-- Werkopdracht --
Welke regels uit de items bevatten het woord "Contact"? Laat elk van die regels volledig zien.
**** Bronmateriaal
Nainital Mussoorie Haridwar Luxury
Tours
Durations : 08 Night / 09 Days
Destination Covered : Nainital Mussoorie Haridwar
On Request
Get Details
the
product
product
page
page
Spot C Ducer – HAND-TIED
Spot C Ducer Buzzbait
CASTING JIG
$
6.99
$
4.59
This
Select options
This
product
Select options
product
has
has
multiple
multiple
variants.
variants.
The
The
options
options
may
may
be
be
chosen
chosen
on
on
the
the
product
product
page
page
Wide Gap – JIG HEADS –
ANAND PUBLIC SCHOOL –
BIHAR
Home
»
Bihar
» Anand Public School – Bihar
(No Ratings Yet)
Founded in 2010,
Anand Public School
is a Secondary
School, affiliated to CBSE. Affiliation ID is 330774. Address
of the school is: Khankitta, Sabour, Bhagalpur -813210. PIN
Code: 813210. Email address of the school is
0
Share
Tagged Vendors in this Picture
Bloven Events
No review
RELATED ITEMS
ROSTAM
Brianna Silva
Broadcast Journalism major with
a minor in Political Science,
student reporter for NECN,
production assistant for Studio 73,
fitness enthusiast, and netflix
********
**** Bronmateriaal
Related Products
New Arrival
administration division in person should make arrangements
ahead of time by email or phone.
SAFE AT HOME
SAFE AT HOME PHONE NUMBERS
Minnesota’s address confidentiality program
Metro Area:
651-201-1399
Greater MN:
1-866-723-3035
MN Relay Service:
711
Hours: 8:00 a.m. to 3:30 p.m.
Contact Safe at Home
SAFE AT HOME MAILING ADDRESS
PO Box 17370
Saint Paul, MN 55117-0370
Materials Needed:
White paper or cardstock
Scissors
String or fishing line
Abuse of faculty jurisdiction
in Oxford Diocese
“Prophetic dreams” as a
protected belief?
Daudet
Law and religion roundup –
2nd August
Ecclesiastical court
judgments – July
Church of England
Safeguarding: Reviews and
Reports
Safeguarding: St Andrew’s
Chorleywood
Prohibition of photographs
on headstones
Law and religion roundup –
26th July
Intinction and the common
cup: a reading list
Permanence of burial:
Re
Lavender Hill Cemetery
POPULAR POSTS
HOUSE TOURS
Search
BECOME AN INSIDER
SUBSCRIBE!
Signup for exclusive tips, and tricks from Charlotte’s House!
********
**** Bronmateriaal
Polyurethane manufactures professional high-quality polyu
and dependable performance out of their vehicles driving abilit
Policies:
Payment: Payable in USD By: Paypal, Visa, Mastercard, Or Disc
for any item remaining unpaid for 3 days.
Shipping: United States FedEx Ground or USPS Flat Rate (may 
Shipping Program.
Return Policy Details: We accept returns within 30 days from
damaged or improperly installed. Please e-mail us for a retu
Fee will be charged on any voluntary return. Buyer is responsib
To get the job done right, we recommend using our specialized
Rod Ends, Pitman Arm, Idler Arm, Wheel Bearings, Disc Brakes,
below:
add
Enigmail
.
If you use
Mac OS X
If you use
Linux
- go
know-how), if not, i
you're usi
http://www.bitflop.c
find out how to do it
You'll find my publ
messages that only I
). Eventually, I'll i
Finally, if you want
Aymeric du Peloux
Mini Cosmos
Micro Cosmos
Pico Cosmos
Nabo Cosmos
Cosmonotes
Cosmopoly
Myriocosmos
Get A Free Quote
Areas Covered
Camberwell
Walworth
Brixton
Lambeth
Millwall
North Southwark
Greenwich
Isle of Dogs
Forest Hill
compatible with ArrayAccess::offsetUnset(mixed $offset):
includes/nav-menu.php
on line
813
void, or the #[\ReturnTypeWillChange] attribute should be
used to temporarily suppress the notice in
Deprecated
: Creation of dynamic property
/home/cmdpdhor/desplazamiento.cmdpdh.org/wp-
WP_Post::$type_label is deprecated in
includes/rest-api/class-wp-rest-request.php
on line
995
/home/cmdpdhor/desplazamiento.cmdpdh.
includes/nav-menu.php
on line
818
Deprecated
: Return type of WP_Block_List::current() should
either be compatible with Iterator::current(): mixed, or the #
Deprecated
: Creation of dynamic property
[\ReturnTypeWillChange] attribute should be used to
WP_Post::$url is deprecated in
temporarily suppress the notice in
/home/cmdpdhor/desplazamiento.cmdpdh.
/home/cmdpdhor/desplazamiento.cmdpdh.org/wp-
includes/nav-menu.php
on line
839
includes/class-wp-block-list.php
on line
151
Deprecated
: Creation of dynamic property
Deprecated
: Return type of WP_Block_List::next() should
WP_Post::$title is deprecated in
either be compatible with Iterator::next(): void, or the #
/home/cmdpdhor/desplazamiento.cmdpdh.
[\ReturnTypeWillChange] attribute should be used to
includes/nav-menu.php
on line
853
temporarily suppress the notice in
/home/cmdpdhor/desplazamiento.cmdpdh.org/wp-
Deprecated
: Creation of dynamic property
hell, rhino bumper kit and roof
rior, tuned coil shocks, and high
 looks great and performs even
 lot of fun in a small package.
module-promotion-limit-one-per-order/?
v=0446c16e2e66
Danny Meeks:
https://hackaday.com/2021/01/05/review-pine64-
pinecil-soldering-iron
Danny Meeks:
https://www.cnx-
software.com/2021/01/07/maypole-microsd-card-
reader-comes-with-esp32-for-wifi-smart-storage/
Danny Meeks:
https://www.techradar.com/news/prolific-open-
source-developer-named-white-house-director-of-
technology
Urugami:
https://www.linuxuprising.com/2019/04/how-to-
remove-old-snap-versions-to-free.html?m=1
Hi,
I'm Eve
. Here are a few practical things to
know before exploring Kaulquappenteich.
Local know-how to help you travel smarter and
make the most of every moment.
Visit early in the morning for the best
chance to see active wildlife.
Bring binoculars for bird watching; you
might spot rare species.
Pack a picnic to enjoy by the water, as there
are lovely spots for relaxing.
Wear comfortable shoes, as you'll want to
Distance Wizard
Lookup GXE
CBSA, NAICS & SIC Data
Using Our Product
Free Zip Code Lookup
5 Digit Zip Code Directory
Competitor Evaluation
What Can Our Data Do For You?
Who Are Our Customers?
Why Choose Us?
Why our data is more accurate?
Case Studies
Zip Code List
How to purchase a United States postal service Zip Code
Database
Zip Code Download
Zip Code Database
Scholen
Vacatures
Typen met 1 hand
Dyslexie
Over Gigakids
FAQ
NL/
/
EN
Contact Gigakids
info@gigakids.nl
********
-- Uitgevoerde opdracht --
Contact Safe at Home
Contact Gigakids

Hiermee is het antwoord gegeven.